From her father she got her commitment to the French language and culture, said her older brother John, a lawyer and arbitrator. And from her mother, who did not speak French, she got a sense of balance – that life is not all work and achievement. Justice Moreau, Mr. Royal and their children would take their VW van and go camping in the mountains. Even after becoming a judge, she coached a children’s basketball team for a season and acted in a satirical play based on a novel by Russian author Nikolai Gogol. She also studied Italian for trips to Italy with her husband.

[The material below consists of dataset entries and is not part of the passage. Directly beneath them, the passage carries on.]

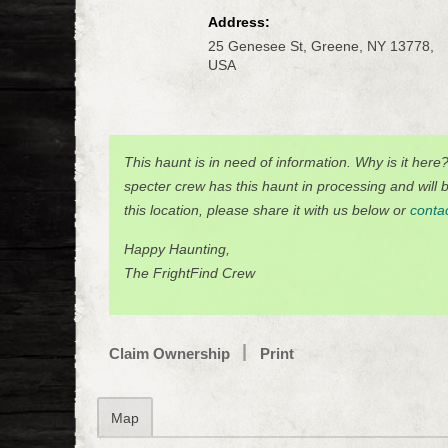
Address:
25 Genesee St, Greene, NY 13778,
USA
This haunt is in need of information. Why is it here
specter crew has this haunt in processing and will be
this location, please share it with us below or
conta
Happy Haunting,
The FrightFind Crew
Claim Ownership
Print
Map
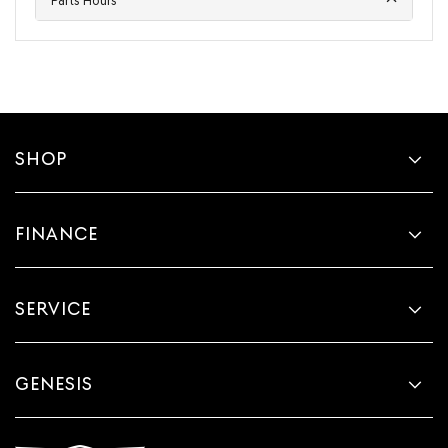
Parts Hours
SHOP
FINANCE
SERVICE
GENESIS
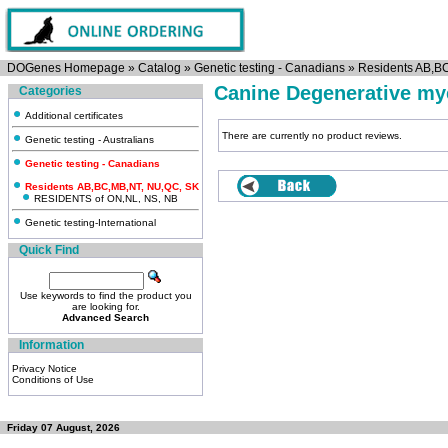
DOGenes Homepage
»
Catalog
»
Genetic testing - Canadians
»
Residents AB,B
Canine Degenerative mye
Categories
Additional certificates
There are currently no product reviews.
Genetic testing - Australians
Genetic testing - Canadians
Residents AB,BC,MB,NT, NU,QC, SK
RESIDENTS of ON,NL, NS, NB
Genetic testing-International
Quick Find
Use keywords to find the product you
are looking for.
Advanced Search
Information
Privacy Notice
Conditions of Use
Friday 07 August, 2026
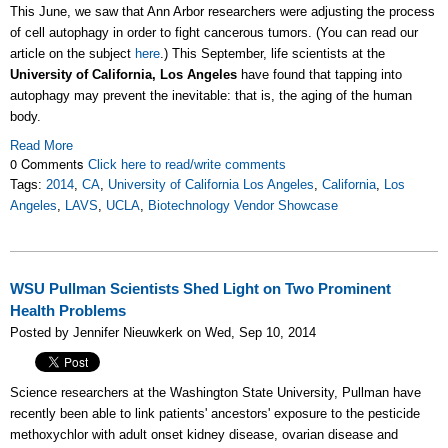
This June, we saw that Ann Arbor researchers were adjusting the process
of cell autophagy in order to fight cancerous tumors. (You can read our
article on the subject
here
.) This September, life scientists at the
University of California, Los Angeles
have found that tapping into
autophagy may prevent the inevitable: that is, the aging of the human
body.
Read More
0 Comments
Click here to read/write comments
Tags:
2014
,
CA
,
University of California Los Angeles
,
California
,
Los
Angeles
,
LAVS
,
UCLA
,
Biotechnology Vendor Showcase
WSU Pullman Scientists Shed Light on Two Prominent
Health Problems
Posted by Jennifer Nieuwkerk on Wed, Sep 10, 2014
Science researchers at the Washington State University, Pullman have
recently been able to link patients' ancestors' exposure to the pesticide
methoxychlor with adult onset kidney disease, ovarian disease and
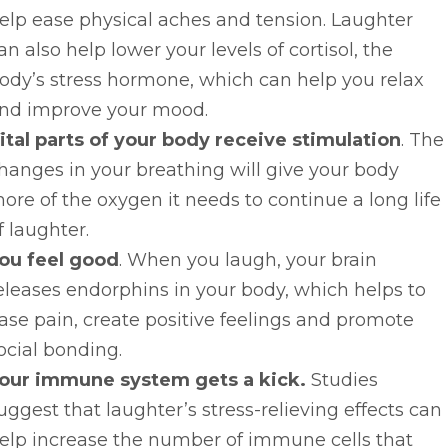
elp ease physical aches and tension. Laughter
an also help lower your levels of cortisol, the
ody’s stress hormone, which can help you relax
nd improve your mood.
ital parts of your body receive stimulation
. The
hanges in your breathing will give your body
ore of the oxygen it needs to continue a long life
f laughter.
ou feel good
. When you laugh, your brain
eleases endorphins in your body, which helps to
ase pain, create positive feelings and promote
ocial bonding.
our immune system gets a kick.
Studies
uggest that laughter’s stress-relieving effects can
elp increase the number of immune cells that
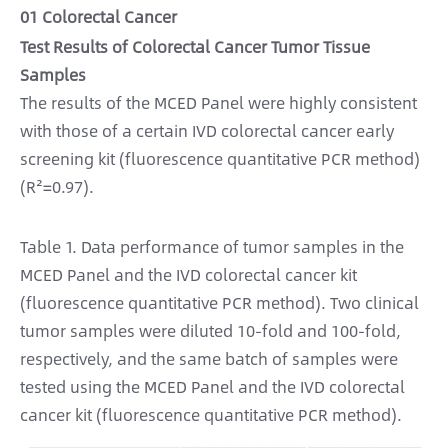
01 Colorectal Cancer
Test Results of Colorectal Cancer Tumor Tissue
Samples
The results of the MCED Panel were highly consistent
with those of a certain IVD colorectal cancer early
screening kit (fluorescence quantitative PCR method)
(R²=0.97).
Table 1. Data performance of tumor samples in the
MCED Panel and the IVD colorectal cancer kit
(fluorescence quantitative PCR method). Two clinical
tumor samples were diluted 10-fold and 100-fold,
respectively, and the same batch of samples were
tested using the MCED Panel and the IVD colorectal
cancer kit (fluorescence quantitative PCR method).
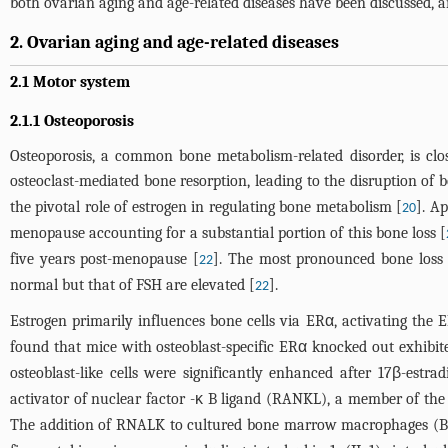
both ovarian aging and age-related diseases have been discussed, aim
2. Ovarian aging and age-related diseases
2.1 Motor system
2.1.1 Osteoporosis
Osteoporosis, a common bone metabolism-related disorder, is cl
osteoclast-mediated bone resorption, leading to the disruption of 
the pivotal role of estrogen in regulating bone metabolism [
]. A
20
menopause accounting for a substantial portion of this bone loss [
five years post-menopause [
]. The most pronounced bone loss t
22
normal but that of FSH are elevated [
].
22
Estrogen primarily influences bone cells via ERα, activating the E
found that mice with osteoblast-specific ERα knocked out exhibi
osteoblast-like cells were significantly enhanced after 17β-estrad
activator of nuclear factor -κ B ligand (RANKL), a member of the T
The addition of RNALK to cultured bone marrow macrophages (BMM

Mr. Royal would eventually be diagnosed with multiple sclerosis, a disease that hampered his mobility. (Mr. Royal, among the province’s best-known litigators, represented Steve Ewanchuk, whose 1999 case of sexual assault is still the defining precedent on consent at the Supreme Court.) Yet Justice Moreau continued with her busy schedule. “She’s very strong, a very strong woman,” her colleague, Justice Horner, says.
“She was outstanding,” Neil Wittmann, her predecessor as chief justice, says. “She was the kind of person that if you asked her to do something ... she would step up. She never complained.”
Justice Moreau also took on international work, helping train judges in Ukraine, Haiti, Morocco and Mexico, with a focus on ethics and communications, according to Ms. Kent.
“She’s up early in the morning – she is somebody who probably has two hours of work done before anyone else,” her brother John said.